Our response to come, in my next post....
Footnote: I am NOT comparing the despicable criminal abortionist Finkel with this kind-hearted, if terribly misguided, sex educator, but as I transcribed her words today, I noticed that some of them bore a striking resemblance to Finkel's words. Liberal talking points? I have no idea, but it got my attention:
They refer to themselves as the devil, as if I had said it:
Sex Educator: My husband and I...checked to see if we had horns growing out of our heads.
Abortionist Finkel: It made me want to polish my horns and my cloven hooves!
They remind me that they do their jobs without a moral compass:
Sex Educator: Schools are for imparting information, not for imposing moral judgments.
Abortionist Finkel: I do not project or inflict my personal spiritual beliefs into the personal tragedies of my patients.
They consider themselves heroic servants of the less fortunate:
Sex Educator: So, by all means teach your children your religious beliefs and moral standards at home.
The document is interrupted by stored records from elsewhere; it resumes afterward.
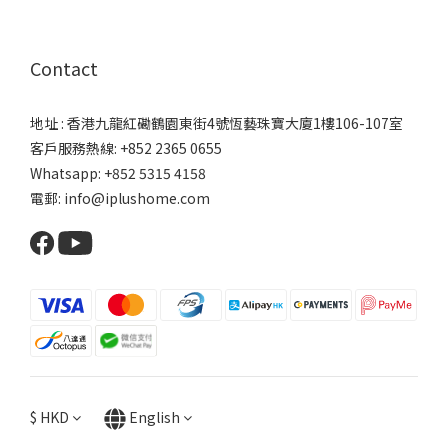
Contact
地址 : 香港九龍紅磡鶴園東街4號恆藝珠寶大廈1樓106-107室
客戶服務熱線: +852 2365 0655
Whatsapp: +852 5315 4158
電郵: info@iplushome.com
$
HKD
English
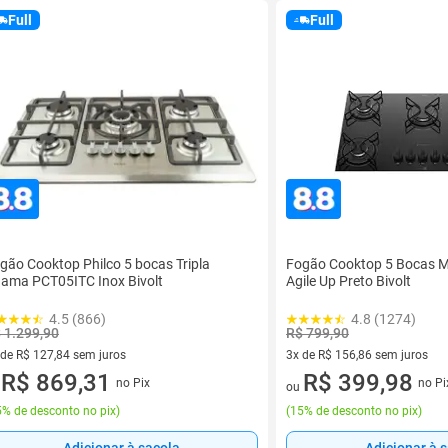
Full
Full
gão Cooktop Philco 5 bocas Tripla
Fogão Cooktop 5 Bocas M
ama PCT05ITC Inox Bivolt
Agile Up Preto Bivolt
4.5 (866)
4.8 (1274)
 1.299,90
R$ 799,90
 de R$ 127,84 sem juros
3x de R$ 156,86 sem juros
ez de R$ 127,84 sem juros
R$ 869,31
3 vez de R$ 156,86 sem juros
R$ 399,98
no Pix
no Pi
u
ou
% de desconto no pix
)
(
15% de desconto no pix
)
Adicionar à sacola
Adicionar à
If you do (and if they buy it), they will never need my services. Then leave my husband and me and others like us to do our job....[trying to save the lives of the not so fortunate].
Abortionist Finkel: I am a servant of women. I provide them with service that they want, need, and seek out. I am a physician; not a prosecutor. ... I take a great amount of pride in being there for the woman of Arizona when they need a physician and a friend.
There were other similarities as well. Anyway, it's not a scientific analysis, I just thought it was interesting.